Intervention de Christine Pires Beaune

Réunion du 16 juin 2015 à 16h30
Commission des finances, de l'économie générale et du contrôle budgétaire

Photo issue du site de l'Assemblée nationale ou de WikipediaChristine Pires Beaune :

Si l'on partage le constat que je vais vous présenter – et à ce jour, personne ne l'a contesté –, deux solutions s'offrent à nous : soit nous décidons de ne rien faire, soit nous tentons de changer les choses en introduisant davantage d'équité dans le dispositif.

La DGF doit, tout d'abord, être plus juste. Pour cela, il nous faut réduire les écarts injustifiés afin que la dotation tienne compte de la situation réelle des territoires et qu'elle ne soit plus une « rente » justifiée par l'histoire. La DGF doit, ensuite, être plus simple, afin d'offrir aux élus davantage de visibilité sur leurs financements. La plupart de ceux que nous rencontrons ne comprennent en effet ni son mécanisme ni son mode de calcul, de sorte qu'ils se trouvent dans l'incapacité de contester le financement qu'ils perçoivent et de comparer leur situation à celle des autres collectivités.

En ce qui concerne le bloc communal, nous devons tenir compte du contexte. La carte intercommunale devrait en effet être achevée au 1er janvier 2016. La situation a donc changé : du fait du développement de l'intercommunalité, les compétences exercées aujourd'hui par les communes ne sont pas forcément les mêmes qu'il y a vingt ans.

Enfin, la réforme doit être soutenable, ce qui suppose de prévoir des mécanismes transitoires afin que ses effets soient lissés dans le temps.

Par ailleurs, bien que la lettre de mission inclue l'ensemble des collectivités, nous avons volontairement limité nos travaux au bloc communal. En effet, compte tenu non seulement du temps qui nous est imparti mais aussi de la réforme régionale en cours et des récentes élections départementales, il ne nous a pas paru raisonnable de proposer une réforme de la DGF des régions et des départements – ces derniers feront néanmoins l'objet de quelques propositions dans notre rapport.

J'en viens maintenant à la synthèse des constats dressés par la mission.
= = = = =
Recopiez tout le passage de l'intervention sur la réforme de la DGF, depuis « Enfin, la réforme » jusqu'à « dans notre rapport. ». Les lignes qui suivent forment un matériau distinct de l'intervention sur la réforme de la DGF.

_Lignes extraites:_
= = = = =
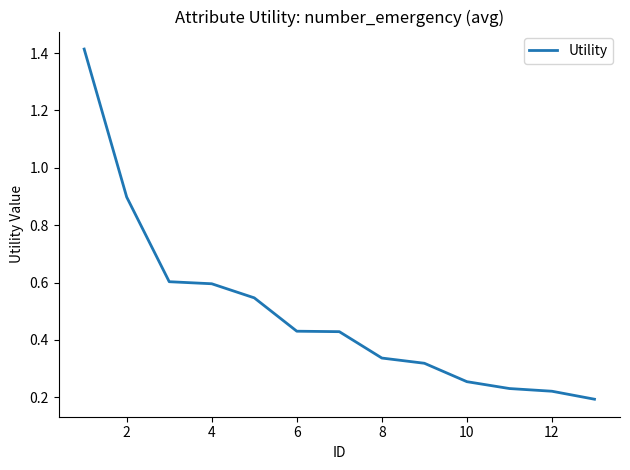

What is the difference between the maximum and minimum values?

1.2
= = = = =
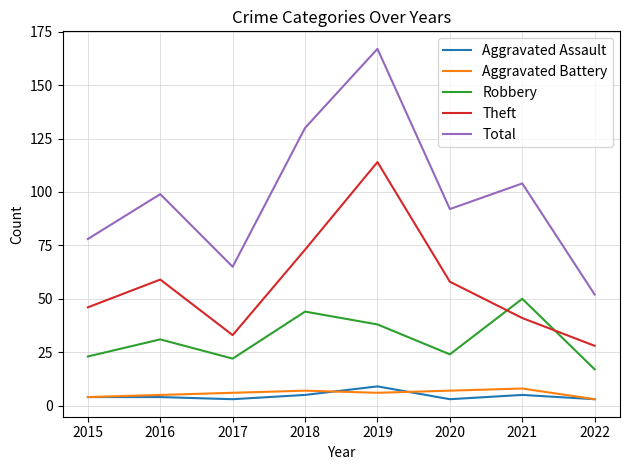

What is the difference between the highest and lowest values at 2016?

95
= = = = =
_Solution du problème:_
Enfin, la réforme doit être soutenable, ce qui suppose de prévoir des mécanismes transitoires afin que ses effets soient lissés dans le temps.

Par ailleurs, bien que la lettre de mission inclue l'ensemble des collectivités, nous avons volontairement limité nos travaux au bloc communal. En effet, compte tenu non seulement du temps qui nous est imparti mais aussi de la réforme régionale en cours et des récentes élections départementales, il ne nous a pas paru raisonnable de proposer une réforme de la DGF des régions et des départements – ces derniers feront néanmoins l'objet de quelques propositions dans notre rapport.